PROBLEM TO WORK ON: Reproduce the material below word for word, beginning at the line that has "Manutention (1)" and stopping after the line that has "るなどリファロックオイルの使い方にも気をつけ". Leave the pictures out.

MATERIAL SHOWN:
((

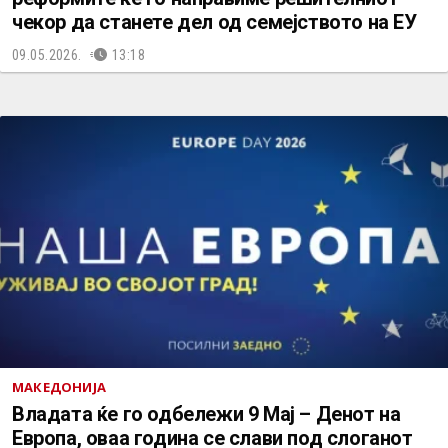
чекор да станете дел од семејството на ЕУ
09.05.2026.
13:18
МАКЕДОНИЈА
Владата ќе го одбележи 9 Мај – Денот на
Европа, оваа година се слави под слоганот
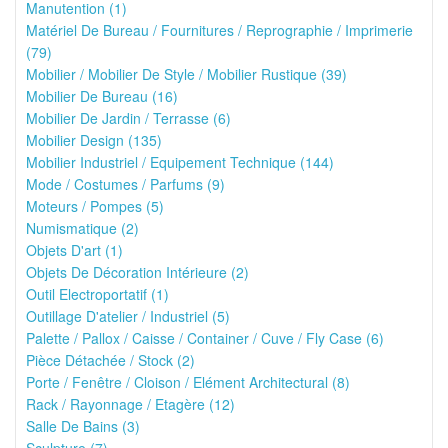
Manutention (1)
Matériel De Bureau / Fournitures / Reprographie / Imprimerie
(79)
Mobilier / Mobilier De Style / Mobilier Rustique (39)
Mobilier De Bureau (16)
Mobilier De Jardin / Terrasse (6)
Mobilier Design (135)
Mobilier Industriel / Equipement Technique (144)
Mode / Costumes / Parfums (9)
Moteurs / Pompes (5)
Numismatique (2)
Objets D'art (1)
Objets De Décoration Intérieure (2)
Outil Electroportatif (1)
Outillage D'atelier / Industriel (5)
Palette / Pallox / Caisse / Container / Cuve / Fly Case (6)
Pièce Détachée / Stock (2)
Porte / Fenêtre / Cloison / Elément Architectural (8)
Rack / Rayonnage / Etagère (12)
Salle De Bains (3)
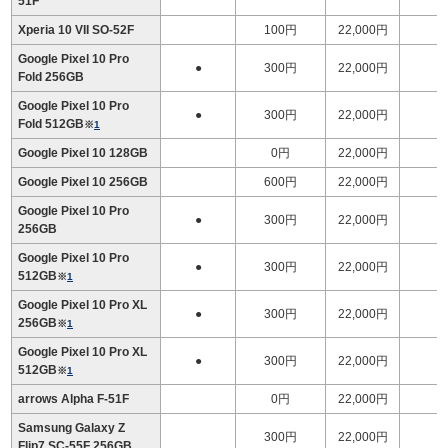
51F
Xperia 10 VII SO-52F
100円
22,000円
Google Pixel 10 Pro
●
300円
22,000円
1
Fold 256GB
Google Pixel 10 Pro
●
300円
22,000円
1
Fold 512GB
※
1
Google Pixel 10 128GB
0円
22,000円
Google Pixel 10 256GB
600円
22,000円
Google Pixel 10 Pro
●
300円
22,000円
256GB
Google Pixel 10 Pro
●
300円
22,000円
512GB
※
1
Google Pixel 10 Pro XL
●
300円
22,000円
256GB
※
1
Google Pixel 10 Pro XL
●
300円
22,000円
512GB
※
1
arrows Alpha F-51F
0円
22,000円
Samsung Galaxy Z
300円
22,000円
Flip7 SC-55F 256GB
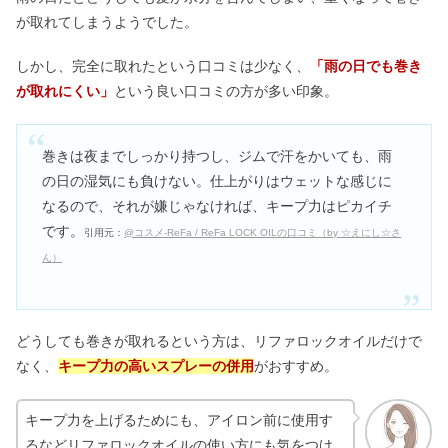
が取れてしまうようでした。
しかし、完全に取れたという口コミは少なく、
「雨の日でも巻き
が取れにくい」
という良い口コミの方が多い印象。
巻きは夜までしっかり持つし、ジムで汗をかいても、雨
の日の湿気にも負けない。仕上がりはウェットな感じに
なるので、それが嫌じゃなければ、キープ力はピカイチ
です。
引用元：
@コスメ-ReFa / ReFa LOCK OILの口コミ（by ☆えにし☆さ
ん）
どうしても巻きが取れるという方は、リファロックオイルだけで
なく、
キープ力の高いスプレーの併用
がおすすめ。
キープ力を上げるためにも、アイロン前に使用す
るなどリファロックオイルの使い方にも気をつけ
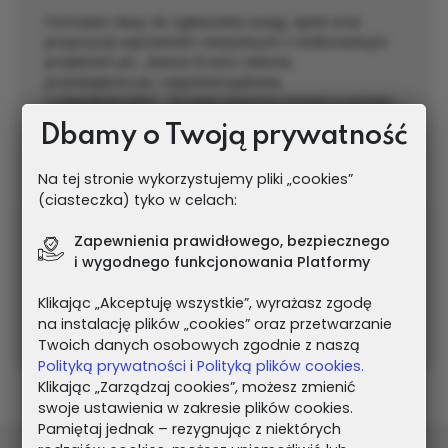
Formularz służy do zgłaszania uwag, opinii oraz
propozycji usprawnień związanych z realizowanym
projektem pn. „Nasze Krosno zielone,
przedsiębiorcze i współzarządzane
z mieszkańcami”. Za jego pomocą można w prosty
sposób przekazać swoje spostrzeżenia lub
Dbamy o Twoją prywatność
zaproponować rozwiązania, które mogą przyczynić
się do jego lepszej realizacji. Każde zgłosz...
Na tej stronie wykorzystujemy pliki „cookies”
(ciasteczka) tyko w celach:
Ankieta trwa
Zapewnienia prawidłowego, bezpiecznego
06.05.2026 - 31.03.2029
i wygodnego funkcjonowania Platformy
Klikając „Akceptuję wszystkie”, wyrażasz zgodę
PRZEJDŹ DO ANKIETY
na instalację plików „cookies” oraz przetwarzanie
Twoich danych osobowych zgodnie z naszą
Polityką prywatności
i
Polityką plików cookies.
Klikając „Zarządzaj cookies”, możesz zmienić
swoje ustawienia w zakresie plików cookies.
Pamiętaj jednak – rezygnując z niektórych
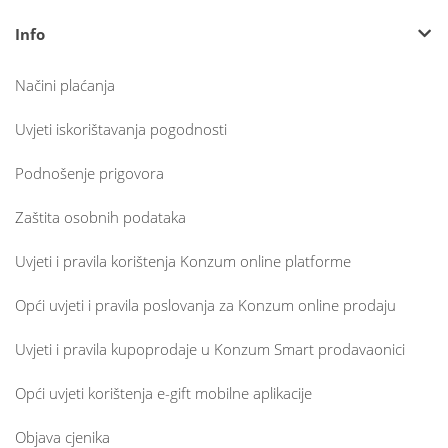
Info
Načini plaćanja
Uvjeti iskorištavanja pogodnosti
Podnošenje prigovora
Zaštita osobnih podataka
Uvjeti i pravila korištenja Konzum online platforme
Opći uvjeti i pravila poslovanja za Konzum online prodaju
Uvjeti i pravila kupoprodaje u Konzum Smart prodavaonici
Opći uvjeti korištenja e-gift mobilne aplikacije
Objava cjenika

))

SOLVED PROBLEM:
Manutention (1)
Matériel De Bureau / Fournitures / Reprographie / Imprimerie
(79)
Mobilier / Mobilier De Style / Mobilier Rustique (39)
Mobilier De Bureau (16)
Mobilier De Jardin / Terrasse (6)
Mobilier Design (135)
Mobilier Industriel / Equipement Technique (144)
Mode / Costumes / Parfums (9)
Moteurs / Pompes (5)
Numismatique (2)
Objets D'art (1)
Objets De Décoration Intérieure (2)
Outil Electroportatif (1)
Outillage D'atelier / Industriel (5)
Palette / Pallox / Caisse / Container / Cuve / Fly Case (6)
Pièce Détachée / Stock (2)
Porte / Fenêtre / Cloison / Elément Architectural (8)
Rack / Rayonnage / Etagère (12)
Salle De Bains (3)
51F
Xperia 10 VII SO-52F
100円
22,000円
Google Pixel 10 Pro
●
300円
22,000円
1
Fold 256GB
Google Pixel 10 Pro
●
300円
22,000円
1
Fold 512GB
※
1
Google Pixel 10 128GB
0円
22,000円
Google Pixel 10 256GB
600円
22,000円
Google Pixel 10 Pro
●
300円
22,000円
256GB
Google Pixel 10 Pro
●
300円
22,000円
512GB
※
1
Google Pixel 10 Pro XL
●
300円
22,000円
256GB
※
1
Google Pixel 10 Pro XL
●
300円
22,000円
512GB
※
1
arrows Alpha F-51F
0円
22,000円
Samsung Galaxy Z
300円
22,000円
Flip7 SC-55F 256GB
が取れてしまうようでした。
しかし、完全に取れたという口コミは少なく、
「雨の日でも巻き
が取れにくい」
という良い口コミの方が多い印象。
巻きは夜までしっかり持つし、ジムで汗をかいても、雨
の日の湿気にも負けない。仕上がりはウェットな感じに
なるので、それが嫌じゃなければ、キープ力はピカイチ
です。
引用元：
@コスメ-ReFa / ReFa LOCK OILの口コミ（by ☆えにし☆さ
ん）
どうしても巻きが取れるという方は、リファロックオイルだけで
なく、
キープ力の高いスプレーの併用
がおすすめ。
キープ力を上げるためにも、アイロン前に使用す
るなどリファロックオイルの使い方にも気をつけ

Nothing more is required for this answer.